As you have shown us the 'A' value, this implies it is a process - that could do something - but you have not shown us the (kernel) threads.
Note also, that when this column is blank (empty) the process/thread is actually 'running'. In other words, 'Active' != 'Running'

re: aio servers - the processes you see are there - just as minServers controls (i.e., starts) several httpd processes - so that they are already 'active' aka loaded, and ready to be used. Just because an aioserver process exists does not mean it is doing anything - most of the time they are "waiting for work".

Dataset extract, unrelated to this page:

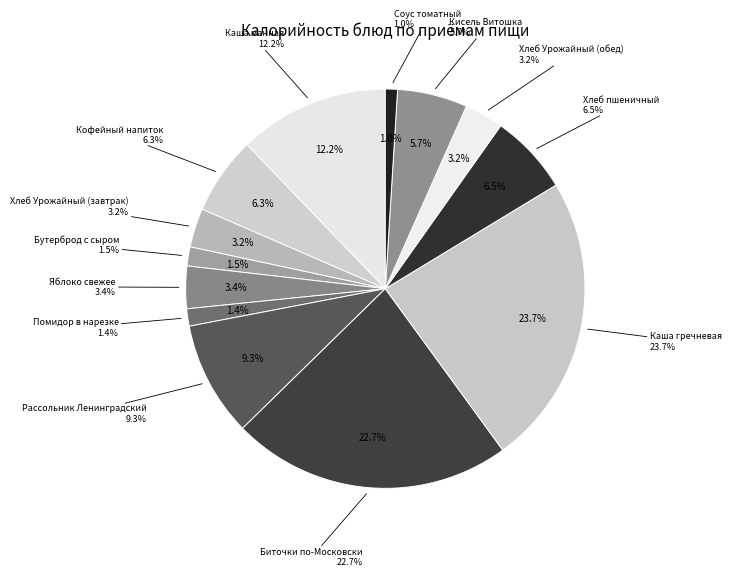

What percentage is the Каша манная slice, to the nearest percent?

12%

The Oracle logs - I would hope - could report whether any i/o (scheduled/requested via aio_read() or aio_write()) is pending. And so, in closing - why AIX is not permitting you to unmount a filesystem previous used (exclusively) by an application probably lies in the application domain.
AIX, as any solid OS would, has built-in safety (one or more) to maintain system integrity. In short, don't blame the messenger.

Note: IF AIX is at fault - forbidding an unmount when everything has been closed cleanly - please please tell us - and make us wiser, - i.e., less gullible/naive, people!

  • Ideally, you can replicate this 'locking' situation on a test server. By using /usr/bin/truss with your unmount command (on either test or production) - you may learn at least which system call is reporting an unsafe (not OK) status, and from that you may also be able to establish what error status (see /usr/include/error.h for possible values and meanings).